Transcribe part of the self-defense thread word for word, starting at the words "## bydand (Nov" and ending after the words "but not sure...".

● SUPPLIED PASSAGE
☆ ☆ ☆ ☆

# REAL Self Defense!



## MSUTKD (Nov 12, 2006)

Watch and learn.


----------



## MA-Caver (Nov 12, 2006)

Not bad for a white belt!


----------



## exile (Nov 12, 2006)

:rofl: Bloody hell, I always _knew_ there was more to it all than anyone was willing to tell me!!!


----------



## Xue Sheng (Nov 12, 2006)

DAMN!!!

I KNEW IT!!!! 

It's all in the wrist control.


----------



## terryl965 (Nov 12, 2006)

Wrist control is the key


----------



## Rich Parsons (Nov 12, 2006)

One must get control of the wrist even if they are a sleep in their own bed or in the trunk of your car restrained.  

Nice


----------



## searcher (Nov 12, 2006)

I would laugh, but after watching that I am officially to stupid to laugh.


----------



## bydand (Nov 13, 2006)

Oh that is good.  I need more wrist control.  Pretty good segways from one "situation" to the next as well.


----------



## charyuop (Nov 13, 2006)

What style was that? It somewhat reminds me of Gun Fu, but not sure...


----------



## shesulsa (Nov 13, 2006)

That was funny!


----------



## Lisa (Nov 13, 2006)

Its all about what you do AFTER you get wrist control!  That was hilarious.


----------



## morph4me (Nov 13, 2006)

I was particularly impressed by his pre-emptive self defense.


----------



## shesulsa (Nov 13, 2006)

morph4me said:


> I was particularly impressed by his pre-emptive self defense.


Yes!  "Your robber is sleeping in his bed. So you climb in through his window ..."


----------



## exile (Nov 13, 2006)

morph4me said:


> I was particularly impressed by his pre-emptive self defense.



It's the also the core idea of Llap-Goch, that secret lethal Welsh martial art thing I posted a link to a couple of weeks ago---clearly a case in which two great minds made the same fundamental discovery independently!


----------



## still learning (Nov 14, 2006)

Hello, Fighting back is always a "wrist",  do not "wrist" it.  

Using a gun is also a "wrist" of getting arrested for carrying.

Most people put there watches on the left "wrist" ? ..why...you may not want to find out?  ...there is a "wrist" to it!

When you "wrist" you neck for someone? ....expect them to take the "wrist" for you one day!

Nothing like taking "wrist" in life.  In the martial art world this can be  a "wrist" while training for reals.

I once "wrist" a hundred dollars bet for a superbowl game...yet I took a "wrist" and lost.  Never going "wrist" that again...well maybe this year might be better to take that "wrist"

"wrist controls will work most of the time...you will need to "wrist" it...practice hard, train hard !  it will be worth the "WRIST"!

R I S K ..............IS MY NAME?      .........Aloha


----------



## Nemesis (Dec 3, 2006)

"Step number one wrist control, step number two you pull out your gun!"

Excellent! Why didn't I think of that??


----------



## ArmorOfGod (Dec 3, 2006)

LOL
That was really funny.  I LOVED it!

AoG


----------



## Super_Noob (Dec 24, 2006)

His views are interesting and I wish to subscribe to his newsletter.

Or at least make him my new instructor :s


----------

☆ ☆ ☆ ☆

● INFORMATION GIVEN
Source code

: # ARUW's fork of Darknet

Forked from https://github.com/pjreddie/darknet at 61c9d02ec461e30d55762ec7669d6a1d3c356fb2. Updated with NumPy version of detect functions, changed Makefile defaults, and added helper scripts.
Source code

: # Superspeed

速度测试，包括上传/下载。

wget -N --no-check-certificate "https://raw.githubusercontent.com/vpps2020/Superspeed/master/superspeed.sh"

☆ ☆ ☆ ☆

● SOLUTION FOR THIS TASK
## bydand (Nov 13, 2006)

Oh that is good.  I need more wrist control.  Pretty good segways from one "situation" to the next as well.


----------



## charyuop (Nov 13, 2006)

What style was that? It somewhat reminds me of Gun Fu, but not sure...